Purpose: This study aimed to elucidate the distribution of intracranial gamma-aminobutyric acid (GABA) receptors in patients with infantile epileptic spasms syndrome (IESS) of normal brain MRI findings using 123I-iomazenil single-photon emission computed tomography (IMZ-SPECT).
Methods: This retrospective study compared IMZ-SPECT images from 20 patients with IESS of unknown etiology with normal brain MRI (unknown IESS group) and 23 patients with developmentally normal epilepsy of the same age (developmentally normal group). A three-dimensional stereotactic region of interest (ROI) template was used to divide the brain into 24 segments (left and right callosomarginal, precentral, central, parietal, angular, temporal, posterior cerebral, pericallosal, lenticular nucleus, thalamus, hippocampus, and cerebellum), and the mean accumulation of 123I-iomazenil in each ROI was calculated.
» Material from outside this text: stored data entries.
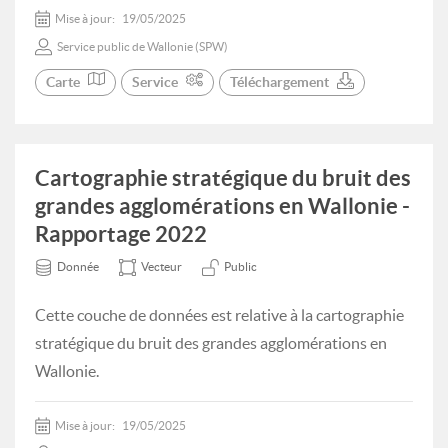
Mise à jour:
19/05/2025
Service public de Wallonie (SPW)
Carte
Service
Téléchargement
Cartographie stratégique du bruit des
grandes agglomérations en Wallonie -
Rapportage 2022
Donnée
Vecteur
Public
Cette couche de données est relative à la cartographie
stratégique du bruit des grandes agglomérations en
Wallonie.
Mise à jour:
19/05/2025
The IMZ ratio for each ROI was calculated by dividing the ROI count by the mean cerebellar count of the left and right sides for the same patient. IMZ ratios for 22 ROIs, excluding the cerebellum, between the unknown IESS group and the developmentally normal group were compared.
Results: No significant differences were observed between the background characteristics of the unknown and developmentally normal groups. Hypsarrhythmia were observed in 16 patients in the IESS group. The IMZ ratio showed no significant differences between the two groups across all 22 ROIs.
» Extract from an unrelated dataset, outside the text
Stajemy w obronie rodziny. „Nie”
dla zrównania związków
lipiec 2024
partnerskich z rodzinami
Conclusion: The IMZ ratio of the unknown IESS group was not significantly different from that of the developmentally normal group across the 22 ROIs, suggesting that GABA receptor distribution has little effect on epileptic spasms and hypsarrhythmia, and vice versa.
Keywords: (123)I-iomazenil single-photon emission computed tomography; Epileptic spasms; Gamma-aminobutyric acid; Hypsarrhythmia; Infantile epileptic spasms syndrome.